La loi 33 modifiant la Loi sur les services de santé et les services sociaux, entrée en vigueur le 1er juin 2007, l’aidera-t-elle à payer ces coûts? Absolument pas. Principale retombée concrète du jugement Chaoulli, cette législation a pourtant autorisé les Québécois à souscrire une assurance privée pour les opérations d’arthroplastie-prothèse totale de la hanche ou du genou, de même que l’extraction de la cataracte avec implantation d’une lentille intraoculaire. Mais, en pratique, rien n’a changé.

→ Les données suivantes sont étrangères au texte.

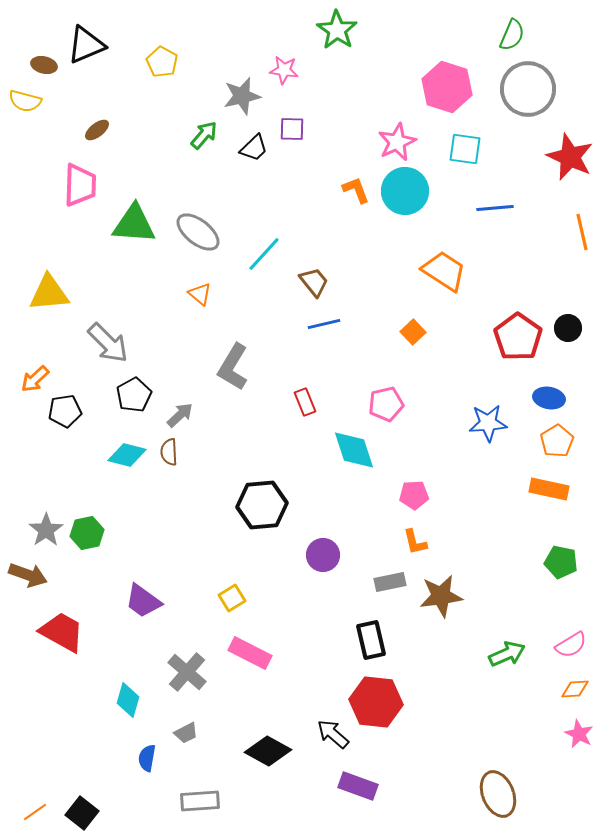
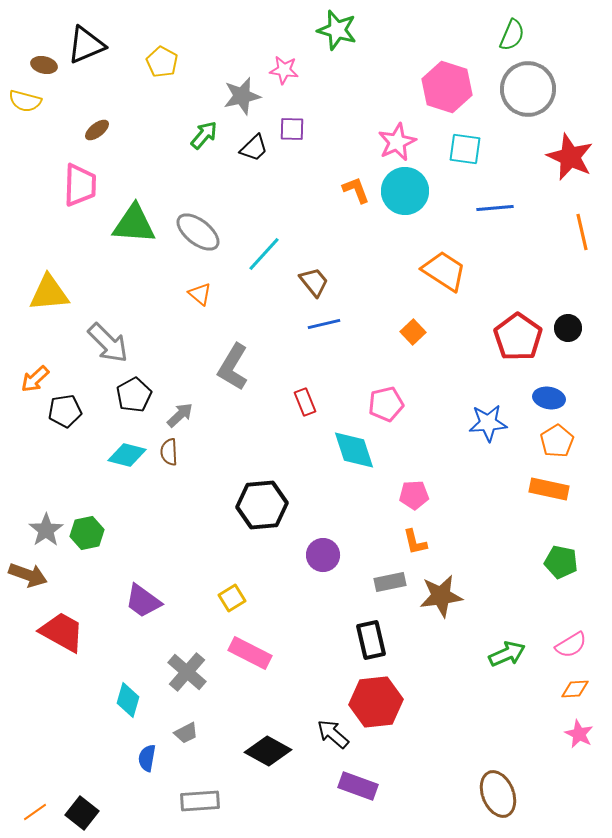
green star at (337, 30): rotated 18 degrees counterclockwise
red hexagon at (376, 702): rotated 12 degrees counterclockwise
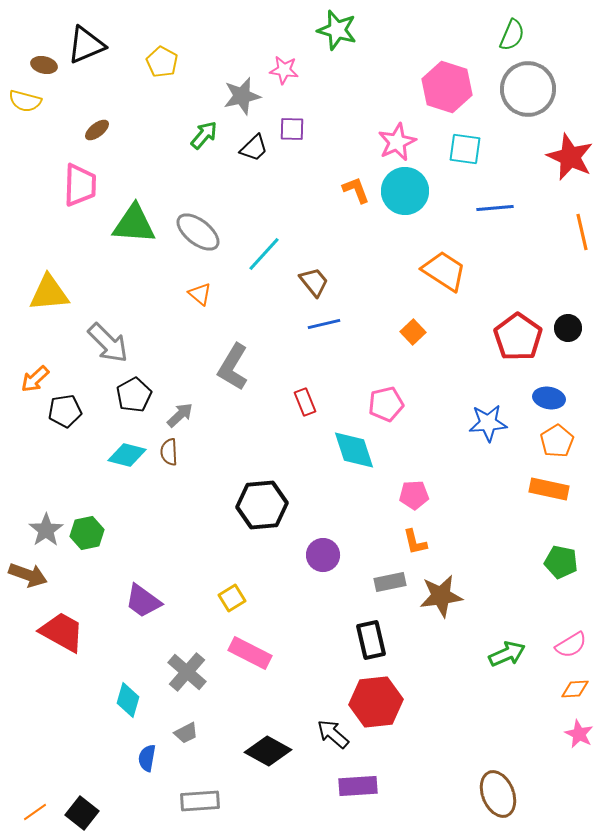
purple rectangle at (358, 786): rotated 24 degrees counterclockwise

D’une part, il n’existe actuellement au Québec aucun assureur privé qui fournit des assurances dans ce domaine. D’autre part, le gouvernement garantit aux usagers de la Régie de l’assurance maladie du Québec (RAMQ) une intervention dans les six mois suivant le moment de leur inscription sur la liste d’attente. «À l’intérieur de ce délai, même les opérations effectuées dans des cliniques privées non affiliées en province et à l’extérieur du Québec sont remboursées par la RAMQ, incluant les frais de séjour et d’hospitalisation, s’il y a eu une entente préalable entre les institutions concernées», affirme Lauréanne Collin, agente d’information principale à l’Agence de santé et de services sociaux de Montréal (AGESSSM). Cependant, un patient qui décide de ne pas s’inscrire sur la liste d’attente et de contacter lui-même un chirurgien oeuvrant dans une clinique non affiliée devra débourser la totalité des frais encourus.